In Thiruvananthapuram, Vimala Lawrence, in her 40s, and her husband had lost their son and the family's sole breadwinner after an explosion on submarine INS Sindhurakshak in August last year. It was considered as the Indian Navy's worst disaster.
The body of their son was buried just a stone's throw away from their house. The shining memorial stone stands in sharp contrast to the grim reality of their lives.
Liju's parents say they could not even see their son for the last time as his coffin arrived at home.
"Minister has to resign... We gave our smartest son to them, why is he dead," said his mother, sobbing uncontrollably, as she wiped the dust off her son's photographs.
There were 18 Navy personnel on board Sindhurakshak, including three officers. Till now, only 11 bodies have been found and the vessel has not yet been salvaged.

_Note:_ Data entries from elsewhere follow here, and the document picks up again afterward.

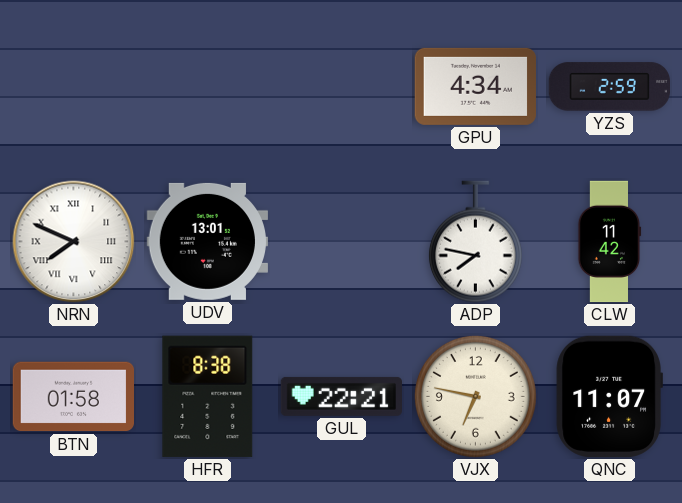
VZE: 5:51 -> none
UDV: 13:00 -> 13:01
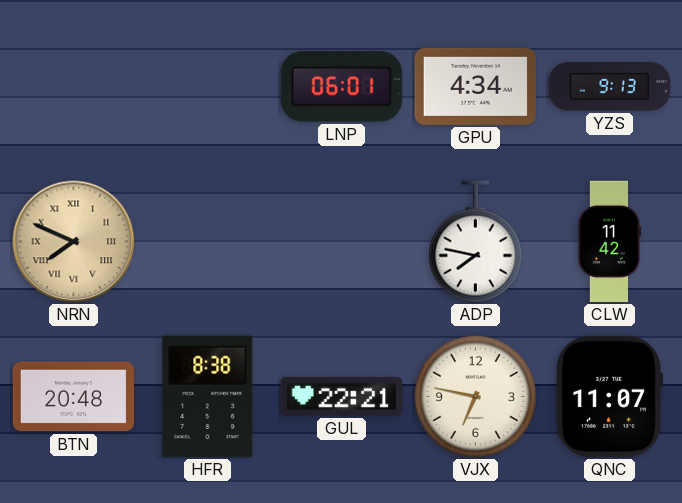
LNP: none -> 06:01
YZS: 2:59 -> 9:13
NRN dial: white -> champagne
UDV: 13:01 -> none
BTN: 01:58 -> 20:48
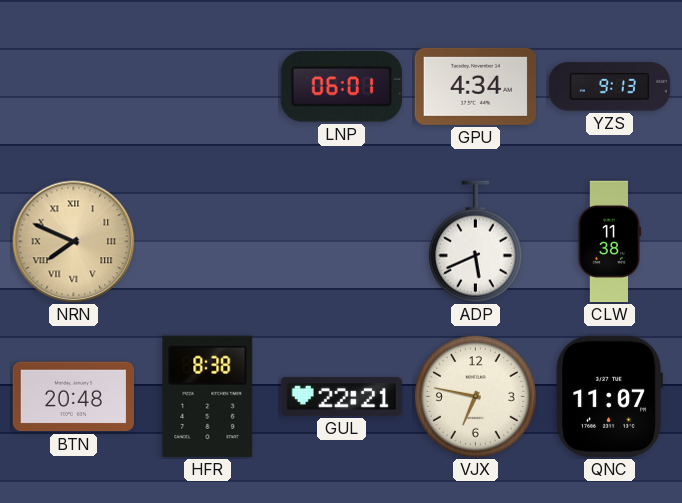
ADP: 7:47 -> 5:41
CLW: 11:42 -> 11:38
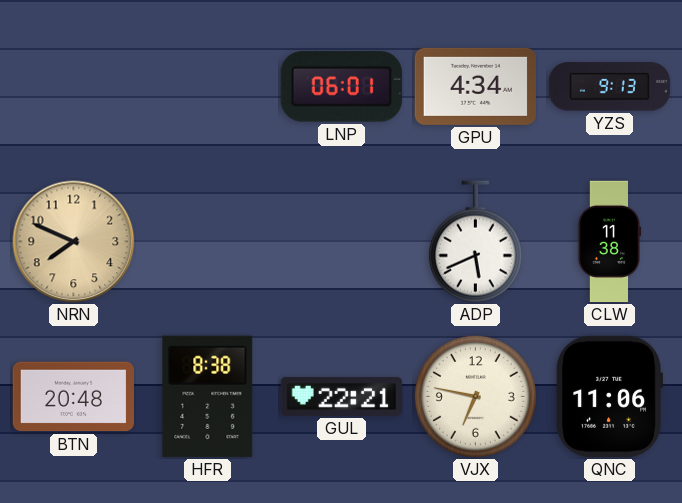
NRN numerals: Roman -> Arabic
QNC: 11:07 -> 11:06
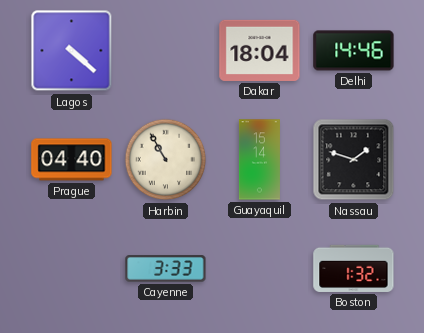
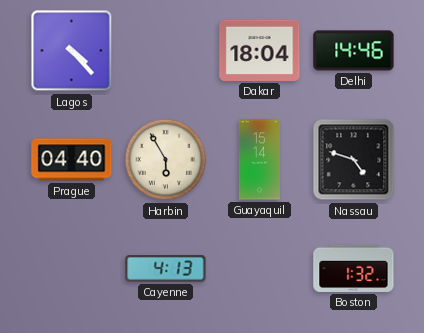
Lagos: 4:22 -> 4:23
Harbin: 10:55 -> 5:55
Nassau: 1:48 -> 4:48
Cayenne: 3:33 -> 4:13
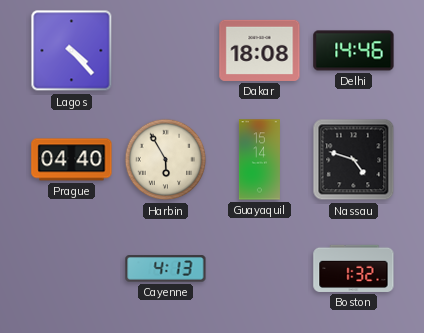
Dakar: 18:04 -> 18:08
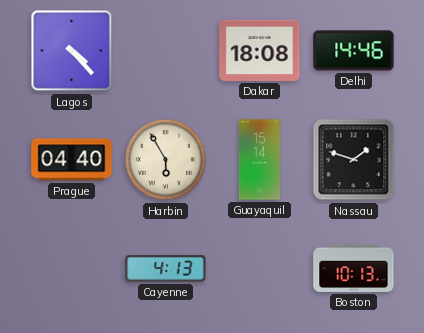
Nassau: 4:48 -> 1:48
Boston: 1:32 -> 10:13
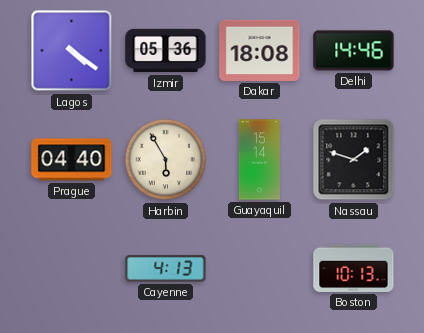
Lagos: 4:23 -> 4:21
Izmir: none -> 05:36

In Assam's Lakhimpur district, there is no end to the agony of Narrutam Deuir's parents. They had raised their eldest son to be a marine engineer despite severe financial hurdles and were happy to see him serve the country. But after Narrutam's death in August on board INS Sindhurakshak, his father was forced to work as a daily wage labourer in the evening, apart from tilling his farm during the day, to make ends meet. His younger brother is still in school.
"What happened yesterday is a repeat but shouldn't happen to anybody else. The government needs to answer why it is happening again and again," said Narrutam's mother B Deuri.
With the process to salvage INS Sindhurakshak still underway, it will be a while before the families get their answers and closure.